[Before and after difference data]
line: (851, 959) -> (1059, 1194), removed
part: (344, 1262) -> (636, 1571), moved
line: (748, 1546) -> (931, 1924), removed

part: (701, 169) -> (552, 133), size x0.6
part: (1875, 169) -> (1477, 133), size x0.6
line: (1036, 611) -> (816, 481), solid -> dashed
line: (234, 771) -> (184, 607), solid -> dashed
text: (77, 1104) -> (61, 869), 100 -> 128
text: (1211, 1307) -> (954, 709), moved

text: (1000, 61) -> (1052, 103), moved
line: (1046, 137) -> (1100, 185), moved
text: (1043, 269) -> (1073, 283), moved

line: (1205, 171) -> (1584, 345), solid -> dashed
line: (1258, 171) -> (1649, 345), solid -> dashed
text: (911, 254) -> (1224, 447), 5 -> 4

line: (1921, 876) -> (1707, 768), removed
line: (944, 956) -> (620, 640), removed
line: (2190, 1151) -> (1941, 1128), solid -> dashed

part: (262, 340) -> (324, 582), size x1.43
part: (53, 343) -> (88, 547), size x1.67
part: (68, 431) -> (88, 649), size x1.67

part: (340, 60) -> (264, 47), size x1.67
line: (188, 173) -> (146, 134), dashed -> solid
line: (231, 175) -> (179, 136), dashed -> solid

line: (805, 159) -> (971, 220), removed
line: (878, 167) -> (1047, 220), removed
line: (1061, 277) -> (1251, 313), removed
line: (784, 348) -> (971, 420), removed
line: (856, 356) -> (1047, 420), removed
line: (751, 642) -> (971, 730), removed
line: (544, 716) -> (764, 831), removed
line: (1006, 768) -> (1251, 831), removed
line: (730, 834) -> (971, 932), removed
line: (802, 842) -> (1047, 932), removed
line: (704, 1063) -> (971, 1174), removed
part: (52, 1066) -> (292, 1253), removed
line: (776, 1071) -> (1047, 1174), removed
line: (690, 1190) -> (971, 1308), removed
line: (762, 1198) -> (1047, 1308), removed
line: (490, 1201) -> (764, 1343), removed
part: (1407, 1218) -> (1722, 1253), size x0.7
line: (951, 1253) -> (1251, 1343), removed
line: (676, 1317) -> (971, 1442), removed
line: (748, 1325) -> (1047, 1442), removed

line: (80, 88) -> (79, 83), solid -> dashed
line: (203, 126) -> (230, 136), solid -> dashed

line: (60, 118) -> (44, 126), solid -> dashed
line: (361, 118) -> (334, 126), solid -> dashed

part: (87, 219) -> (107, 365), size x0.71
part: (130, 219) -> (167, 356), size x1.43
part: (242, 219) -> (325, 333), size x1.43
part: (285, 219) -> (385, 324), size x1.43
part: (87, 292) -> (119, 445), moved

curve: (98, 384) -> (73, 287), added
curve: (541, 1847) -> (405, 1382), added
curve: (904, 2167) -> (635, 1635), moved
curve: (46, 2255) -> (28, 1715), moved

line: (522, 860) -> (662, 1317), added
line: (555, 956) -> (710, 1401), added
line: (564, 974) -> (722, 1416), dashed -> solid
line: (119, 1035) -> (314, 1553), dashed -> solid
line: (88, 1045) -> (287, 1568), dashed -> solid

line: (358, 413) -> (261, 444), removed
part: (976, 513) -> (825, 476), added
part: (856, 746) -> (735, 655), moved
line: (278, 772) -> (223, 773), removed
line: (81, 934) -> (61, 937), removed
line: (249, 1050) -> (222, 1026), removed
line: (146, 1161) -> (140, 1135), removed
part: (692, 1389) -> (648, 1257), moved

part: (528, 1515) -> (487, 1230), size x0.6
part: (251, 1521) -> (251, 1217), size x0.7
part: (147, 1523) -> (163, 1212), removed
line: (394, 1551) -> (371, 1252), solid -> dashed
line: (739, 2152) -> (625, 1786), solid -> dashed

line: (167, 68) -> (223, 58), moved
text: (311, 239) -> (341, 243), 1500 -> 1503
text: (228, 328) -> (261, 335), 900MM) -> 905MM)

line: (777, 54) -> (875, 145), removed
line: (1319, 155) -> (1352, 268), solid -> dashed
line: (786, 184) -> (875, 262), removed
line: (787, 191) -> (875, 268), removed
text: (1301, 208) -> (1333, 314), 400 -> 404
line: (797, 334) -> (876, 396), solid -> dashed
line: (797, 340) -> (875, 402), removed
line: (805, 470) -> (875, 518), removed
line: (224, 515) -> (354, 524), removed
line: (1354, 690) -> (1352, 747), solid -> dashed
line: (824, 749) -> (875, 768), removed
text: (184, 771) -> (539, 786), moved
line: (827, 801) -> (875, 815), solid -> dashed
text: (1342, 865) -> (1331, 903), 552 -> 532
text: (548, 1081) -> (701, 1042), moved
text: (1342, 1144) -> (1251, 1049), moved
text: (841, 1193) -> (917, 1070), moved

**What the task asks**: With the string "curve" as the key, filter the data above and show the lines that match.

**Exercise answer**:
curve: (98, 384) -> (73, 287), added
curve: (541, 1847) -> (405, 1382), added
curve: (904, 2167) -> (635, 1635), moved
curve: (46, 2255) -> (28, 1715), moved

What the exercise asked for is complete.